For the ones that can, and I’ve know several friends that have gone to Africa on a Photo Safari, it’s not guaranteed that you’ll even come back with pictures that were worth the cost. You’re in a special truck with lots of other people shooting, and the time of day is not usually the most advantageous for quality light or seeing animals moving around in their natural habitat. I’ve been told that when they went out a lot of the animals were sleeping in the shade of a very hot sun.

Well, here’s a good idea that will dazzle your friends and at the same time give you an idea of what it would be like to photograph exotic animals… go to your closest zoo!!!

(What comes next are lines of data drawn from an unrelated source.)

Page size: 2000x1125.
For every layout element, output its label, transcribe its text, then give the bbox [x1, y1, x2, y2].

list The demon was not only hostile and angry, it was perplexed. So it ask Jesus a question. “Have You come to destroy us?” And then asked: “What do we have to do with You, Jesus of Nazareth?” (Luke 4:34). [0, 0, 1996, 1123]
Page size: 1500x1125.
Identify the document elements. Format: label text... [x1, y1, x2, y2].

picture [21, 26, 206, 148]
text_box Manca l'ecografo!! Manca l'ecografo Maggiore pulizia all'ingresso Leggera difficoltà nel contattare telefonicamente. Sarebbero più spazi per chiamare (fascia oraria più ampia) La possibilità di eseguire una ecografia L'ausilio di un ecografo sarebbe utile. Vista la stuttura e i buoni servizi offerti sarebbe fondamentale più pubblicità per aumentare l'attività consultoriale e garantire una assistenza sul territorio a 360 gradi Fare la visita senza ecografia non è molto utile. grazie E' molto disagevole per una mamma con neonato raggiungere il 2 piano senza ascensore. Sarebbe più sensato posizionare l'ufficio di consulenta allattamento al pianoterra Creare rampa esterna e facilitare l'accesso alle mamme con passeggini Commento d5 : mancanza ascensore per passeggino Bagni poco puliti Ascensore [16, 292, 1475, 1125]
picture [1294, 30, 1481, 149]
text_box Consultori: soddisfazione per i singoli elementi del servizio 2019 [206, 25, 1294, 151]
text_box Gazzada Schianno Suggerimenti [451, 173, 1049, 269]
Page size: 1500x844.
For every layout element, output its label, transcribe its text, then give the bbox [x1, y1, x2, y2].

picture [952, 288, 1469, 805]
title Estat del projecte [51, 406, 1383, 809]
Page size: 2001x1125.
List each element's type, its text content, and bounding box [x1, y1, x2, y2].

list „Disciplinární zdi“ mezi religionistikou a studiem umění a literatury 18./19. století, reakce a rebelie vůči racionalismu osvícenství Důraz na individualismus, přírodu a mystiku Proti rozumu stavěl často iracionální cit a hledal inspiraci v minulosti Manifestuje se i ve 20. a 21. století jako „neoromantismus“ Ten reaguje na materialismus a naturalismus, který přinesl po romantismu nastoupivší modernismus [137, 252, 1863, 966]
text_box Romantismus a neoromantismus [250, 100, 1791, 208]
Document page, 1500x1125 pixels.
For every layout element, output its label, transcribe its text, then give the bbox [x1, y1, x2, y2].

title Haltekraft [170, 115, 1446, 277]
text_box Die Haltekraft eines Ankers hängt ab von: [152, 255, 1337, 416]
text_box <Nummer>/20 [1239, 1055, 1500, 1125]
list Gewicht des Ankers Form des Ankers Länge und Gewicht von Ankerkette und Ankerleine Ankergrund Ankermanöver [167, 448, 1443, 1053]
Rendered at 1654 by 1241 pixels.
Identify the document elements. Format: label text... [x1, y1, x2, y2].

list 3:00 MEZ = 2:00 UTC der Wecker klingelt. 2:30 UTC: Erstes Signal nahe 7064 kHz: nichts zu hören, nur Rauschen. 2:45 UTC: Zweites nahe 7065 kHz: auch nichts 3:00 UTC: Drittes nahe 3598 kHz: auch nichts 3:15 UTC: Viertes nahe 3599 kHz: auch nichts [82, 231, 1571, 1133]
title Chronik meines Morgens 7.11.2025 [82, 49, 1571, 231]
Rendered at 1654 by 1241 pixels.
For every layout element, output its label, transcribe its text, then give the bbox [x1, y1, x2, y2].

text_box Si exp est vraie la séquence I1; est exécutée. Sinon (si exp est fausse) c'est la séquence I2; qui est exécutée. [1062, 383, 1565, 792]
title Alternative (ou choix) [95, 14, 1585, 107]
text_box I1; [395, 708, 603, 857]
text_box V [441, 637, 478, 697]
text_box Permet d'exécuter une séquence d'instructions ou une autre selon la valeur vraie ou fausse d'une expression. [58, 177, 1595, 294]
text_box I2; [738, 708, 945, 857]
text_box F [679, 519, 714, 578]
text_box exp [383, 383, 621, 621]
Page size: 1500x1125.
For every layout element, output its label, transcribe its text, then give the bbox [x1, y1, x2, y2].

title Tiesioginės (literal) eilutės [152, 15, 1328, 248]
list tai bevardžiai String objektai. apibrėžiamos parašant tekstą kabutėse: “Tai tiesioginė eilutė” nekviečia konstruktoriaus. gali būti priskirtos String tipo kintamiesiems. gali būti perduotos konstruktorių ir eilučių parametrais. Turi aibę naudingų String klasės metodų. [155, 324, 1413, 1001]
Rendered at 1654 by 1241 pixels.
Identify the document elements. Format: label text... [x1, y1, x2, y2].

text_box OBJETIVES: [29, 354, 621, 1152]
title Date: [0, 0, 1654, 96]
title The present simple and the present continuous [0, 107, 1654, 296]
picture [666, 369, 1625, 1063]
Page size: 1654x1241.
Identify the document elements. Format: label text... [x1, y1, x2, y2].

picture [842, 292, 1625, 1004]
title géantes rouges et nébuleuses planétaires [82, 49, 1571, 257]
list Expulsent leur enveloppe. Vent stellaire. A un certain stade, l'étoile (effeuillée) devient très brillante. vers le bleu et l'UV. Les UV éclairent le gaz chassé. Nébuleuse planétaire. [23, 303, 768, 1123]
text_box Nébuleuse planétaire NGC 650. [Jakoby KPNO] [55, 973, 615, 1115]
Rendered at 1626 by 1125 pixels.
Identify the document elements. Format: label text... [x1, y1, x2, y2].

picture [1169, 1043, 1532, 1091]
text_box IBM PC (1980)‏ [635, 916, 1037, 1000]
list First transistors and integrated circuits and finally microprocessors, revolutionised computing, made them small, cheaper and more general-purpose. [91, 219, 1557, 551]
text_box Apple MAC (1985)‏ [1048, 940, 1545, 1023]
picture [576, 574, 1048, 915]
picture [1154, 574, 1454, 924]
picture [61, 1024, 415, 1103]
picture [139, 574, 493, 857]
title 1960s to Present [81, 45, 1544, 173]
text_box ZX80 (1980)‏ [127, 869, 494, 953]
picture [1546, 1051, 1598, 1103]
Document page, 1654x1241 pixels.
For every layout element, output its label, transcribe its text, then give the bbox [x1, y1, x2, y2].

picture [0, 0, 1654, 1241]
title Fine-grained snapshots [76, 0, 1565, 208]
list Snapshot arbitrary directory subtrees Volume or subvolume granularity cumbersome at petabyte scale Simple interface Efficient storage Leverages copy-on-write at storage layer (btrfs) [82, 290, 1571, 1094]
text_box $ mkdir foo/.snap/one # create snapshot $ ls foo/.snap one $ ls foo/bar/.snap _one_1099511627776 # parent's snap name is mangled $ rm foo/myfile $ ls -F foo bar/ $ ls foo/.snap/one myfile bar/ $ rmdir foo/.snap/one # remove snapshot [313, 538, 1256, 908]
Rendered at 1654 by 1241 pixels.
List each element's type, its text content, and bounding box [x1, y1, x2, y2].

Yes, I know it sounds dorky, dumb, and a host of similar adjectives too numerous to count, but I can tell you from experience that it can be a lot of fun. One gray day I was kind of bored, so I picked up my camera, my tripod, and my longest lens and headed to the Houston Zoo. I had no idea if it was going to work out or what I would come back with, but before long I was having a great time; I was in Africa. The key for me was to make sure the animals looked like they could have been free and wandering all around me, which meant to not show much of the environment…as in cages or walls with moats around them.

No cages or walls.

No cages or walls.

With my 300mm lens always set on F/2.8, I could knock everything out of focus except for my subject. I wandered around the zoo several times hunting animals. Since I had gone on a weekday morning, I felt as though I was wandering around in the jungle all alone, and it was great. It felt as if the animals sense this and acted as if they were also alone in the jungle. It was a great experience, and one I plan on repeating; now that I know what to expect.

You should give it a try sometime. Your friends just might start calling you Bwana!!